Young Rube

Young Rube Musical

“Mixing Metaphors” sung by Mana Allen and Marcus Neville. Music and Lyrics by Matty Selman.

MAX: Son, you have a family tradition to uphold! I arrived from New York without a penny to my name and look where I am today – Police Chief! Fire Commissioner! President of the San Francisco Collateral Loan Bank!

RUBE: Pop, I hate to disappoint you, but I’m not the guy.

MAX: Not what guy?

RUBE: I’m not the guy who’s gonna gild the gold in Goldberg! I’m the guy who’s gonna draw the Rembrandt outa Rube!

MAX: You’re dreaming, son! Your dear, sweet mother made me promise on her deathbed – “Max,” she said, “KILL the dreams! Step on ‘em!”

RUBE: Ma said that?

MAX: And then she died. Dreams is dreams, boy. They lure you high and then they push you off the cliff. Your dying mother told me, “Max,” she said, “start him at the bottom and he won’t have far to fall. Start him in the sewers!”

RUBE: The sewers? Pop –

MAX: Don’t you know that all the Great Men – J.P.Morgan and John D. Rockefeller and Thomas W. Crapper – spent years trying to find a simple way to eliminate human waste?!

RUBE: But Pop –

MAX: Take a whiff! You can almost smell it! I’m talking about the money to be made! Besides, if you start in the toilet, the only way to go is up.

RUBE: Up?! To where?!

MAX: To the bowl! To the seat! To the water closet! How do you think I got ahead in this world? One step leading to another, one man introducing me to another man! A name leads to a job! Then a hand to a shovel to a paycheck! There’s a pattern, there’s a logic to Life, and there’s no time for dreams!

MAX: YOU LEARN TO SHAKE AND BE A CHUM / WHILE UPSTAIRS IN YOUR CRANIUM /  YOU ADD ANOTHER NAME TO YOUR COLLECTION! / YOU SEE A HAT THAT’S PRETTY FINE –  /  THE STORE-KEEP IS A FRIEND OF MINE – /  I BRUNG HIM ONCE SOME PICKLED BRINE – CONNECTIONS!  / THE BOYS THAT YA DINE WITH, / THE FELLAS ON THE STREET, / THE FIREMEN, THE COPPERS, AND THE CROOKS, / EACH ONE REPRESENTS A DOZEN MORE TO MEET – / SON, YOU DON’T GET AHEAD BY READIN’ BOOKS!

CONNECTIONS, YOU MAKE CONNECTIONS! / YOU FIND YOURSELF SOME COMMON GROUND  / AND THEN NO MATTER WHERE YOU’RE BOUND /YOU GET DIRECTIONS / FROM YOUR CONNECTIONS! / IT’S THE FORMULA OF LIFE!

The Story

Young Rube Goldberg’s father knows exactly what’s best for him – follow the logic of life to your humdrum destiny! But Rube wants to be an artist, and he can only find his dream the hard way: via a Muse and a Sewer pipe and an invisible Boob.

The backStory

Young Rube, with music and lyrics by Matty Selman, is a libretto I’m quite proud of. Innately silly, it asks a very serious question: what is the path of an artist, of anyone, really, toward the point and purpose of a life? How does one get from A to B, let alone to M or Z? And Rube Goldberg gives us the answer.

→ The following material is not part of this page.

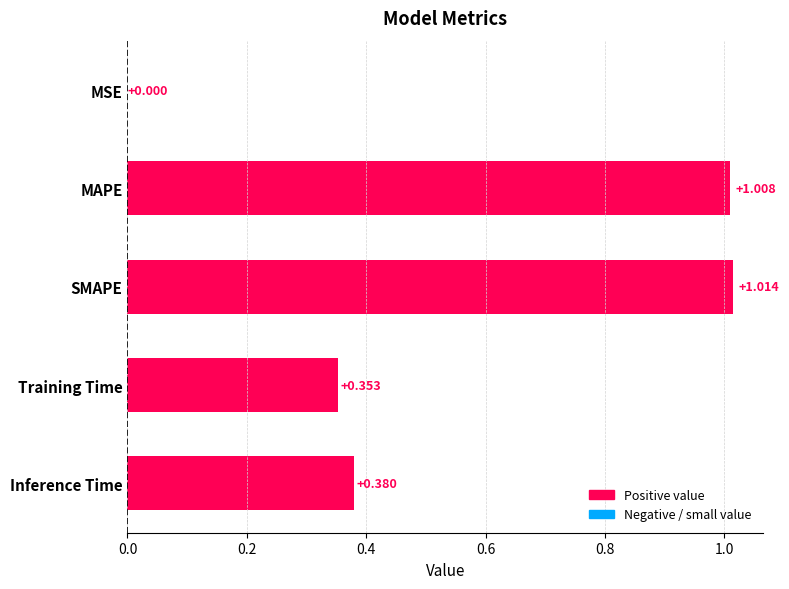

Between SMAPE and MAPE, which is larger?

SMAPE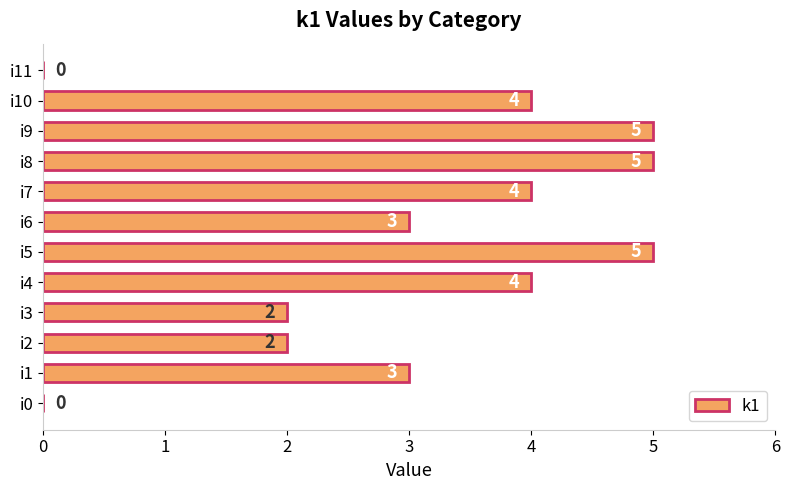

What is the greatest value displayed?

5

As in Steeplechase, Matty wrote a version of the play without me, then generously welcomed me aboard. George W. George, Rube Goldberg’s son, was a friend of Matty’s, and incredibly supportive of the process and its outcome. Several new songs were written, the play was given a new structure, and eventually was put on its cartoon feet. It was workshopped several times at the Gathering at Bigfork in Bigfork, Montana, then first produced at the Hope Summer Repertory Theatre in southwestern Michigan, followed by a professional premiere at the Repertory Theatre of Saint Louis. I did a good deal of work on the show during these productions, and finalized the current play afterwards.

This essentially fictional biography of the great cartoonist is to be taken, quite literally, not literally at all. In Rube’s story is our own. It is a testament to the power of art, to the inevitability of destiny, to the belief that A will always lead us to B, even if we have to travel to F and W first in order to get there.